_Task directions_
Where a line in the listing contains the string "expression", copy that line out.
····················
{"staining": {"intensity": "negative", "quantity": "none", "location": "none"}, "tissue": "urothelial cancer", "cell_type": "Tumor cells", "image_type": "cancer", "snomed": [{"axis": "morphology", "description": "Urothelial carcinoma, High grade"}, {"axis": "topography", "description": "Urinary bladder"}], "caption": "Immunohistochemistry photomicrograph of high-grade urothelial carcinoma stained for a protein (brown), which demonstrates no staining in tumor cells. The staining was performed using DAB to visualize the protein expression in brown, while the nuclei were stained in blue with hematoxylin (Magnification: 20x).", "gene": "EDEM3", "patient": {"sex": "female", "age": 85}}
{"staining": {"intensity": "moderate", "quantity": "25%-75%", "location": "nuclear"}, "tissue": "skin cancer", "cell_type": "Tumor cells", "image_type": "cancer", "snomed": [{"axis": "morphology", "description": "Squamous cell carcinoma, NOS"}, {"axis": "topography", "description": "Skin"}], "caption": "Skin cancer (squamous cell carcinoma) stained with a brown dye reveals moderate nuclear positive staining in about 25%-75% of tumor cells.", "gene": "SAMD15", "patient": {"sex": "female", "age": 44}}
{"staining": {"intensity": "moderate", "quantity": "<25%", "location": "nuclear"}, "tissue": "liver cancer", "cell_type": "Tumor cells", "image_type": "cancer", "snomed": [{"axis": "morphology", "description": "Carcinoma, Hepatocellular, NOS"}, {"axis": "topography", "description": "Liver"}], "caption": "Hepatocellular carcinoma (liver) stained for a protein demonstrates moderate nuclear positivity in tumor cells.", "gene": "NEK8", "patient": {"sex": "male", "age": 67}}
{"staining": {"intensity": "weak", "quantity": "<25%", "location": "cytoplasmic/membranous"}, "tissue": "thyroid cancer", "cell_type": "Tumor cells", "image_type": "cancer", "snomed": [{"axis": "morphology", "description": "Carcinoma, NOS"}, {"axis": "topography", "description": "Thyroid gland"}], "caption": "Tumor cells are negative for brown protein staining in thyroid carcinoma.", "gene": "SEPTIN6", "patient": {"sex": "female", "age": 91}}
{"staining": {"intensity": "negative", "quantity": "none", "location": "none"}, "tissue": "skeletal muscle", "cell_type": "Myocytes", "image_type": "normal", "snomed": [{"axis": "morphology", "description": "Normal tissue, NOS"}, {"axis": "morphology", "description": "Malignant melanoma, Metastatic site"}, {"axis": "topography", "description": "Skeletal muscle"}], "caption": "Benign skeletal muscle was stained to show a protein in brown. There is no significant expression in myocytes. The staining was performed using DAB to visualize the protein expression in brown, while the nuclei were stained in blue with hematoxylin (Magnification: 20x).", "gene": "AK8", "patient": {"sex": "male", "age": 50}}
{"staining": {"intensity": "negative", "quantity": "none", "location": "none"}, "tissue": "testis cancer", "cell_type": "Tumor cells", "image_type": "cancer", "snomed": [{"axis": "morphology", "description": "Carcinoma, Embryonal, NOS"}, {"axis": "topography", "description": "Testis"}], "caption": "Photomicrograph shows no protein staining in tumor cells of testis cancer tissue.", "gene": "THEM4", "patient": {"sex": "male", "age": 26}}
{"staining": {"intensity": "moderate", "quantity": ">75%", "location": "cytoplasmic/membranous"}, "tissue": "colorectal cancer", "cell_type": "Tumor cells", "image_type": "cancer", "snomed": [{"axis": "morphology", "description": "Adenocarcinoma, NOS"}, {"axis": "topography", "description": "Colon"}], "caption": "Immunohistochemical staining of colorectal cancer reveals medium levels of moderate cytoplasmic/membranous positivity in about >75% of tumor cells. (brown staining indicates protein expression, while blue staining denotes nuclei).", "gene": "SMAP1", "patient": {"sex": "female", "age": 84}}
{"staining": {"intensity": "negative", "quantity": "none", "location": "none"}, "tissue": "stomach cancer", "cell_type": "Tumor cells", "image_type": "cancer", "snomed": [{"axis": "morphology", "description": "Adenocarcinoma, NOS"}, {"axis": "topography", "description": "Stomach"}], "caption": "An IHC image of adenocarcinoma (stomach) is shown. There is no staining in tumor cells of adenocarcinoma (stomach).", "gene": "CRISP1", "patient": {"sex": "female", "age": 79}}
····················
_Task answer_
{"staining": {"intensity": "negative", "quantity": "none", "location": "none"}, "tissue": "urothelial cancer", "cell_type": "Tumor cells", "image_type": "cancer", "snomed": [{"axis": "morphology", "description": "Urothelial carcinoma, High grade"}, {"axis": "topography", "description": "Urinary bladder"}], "caption": "Immunohistochemistry photomicrograph of high-grade urothelial carcinoma stained for a protein (brown), which demonstrates no staining in tumor cells. The staining was performed using DAB to visualize the protein expression in brown, while the nuclei were stained in blue with hematoxylin (Magnification: 20x).", "gene": "EDEM3", "patient": {"sex": "female", "age": 85}}
{"staining": {"intensity": "negative", "quantity": "none", "location": "none"}, "tissue": "skeletal muscle", "cell_type": "Myocytes", "image_type": "normal", "snomed": [{"axis": "morphology", "description": "Normal tissue, NOS"}, {"axis": "morphology", "description": "Malignant melanoma, Metastatic site"}, {"axis": "topography", "description": "Skeletal muscle"}], "caption": "Benign skeletal muscle was stained to show a protein in brown. There is no significant expression in myocytes. The staining was performed using DAB to visualize the protein expression in brown, while the nuclei were stained in blue with hematoxylin (Magnification: 20x).", "gene": "AK8", "patient": {"sex": "male", "age": 50}}
{"staining": {"intensity": "moderate", "quantity": ">75%", "location": "cytoplasmic/membranous"}, "tissue": "colorectal cancer", "cell_type": "Tumor cells", "image_type": "cancer", "snomed": [{"axis": "morphology", "description": "Adenocarcinoma, NOS"}, {"axis": "topography", "description": "Colon"}], "caption": "Immunohistochemical staining of colorectal cancer reveals medium levels of moderate cytoplasmic/membranous positivity in about >75% of tumor cells. (brown staining indicates protein expression, while blue staining denotes nuclei).", "gene": "SMAP1", "patient": {"sex": "female", "age": 84}}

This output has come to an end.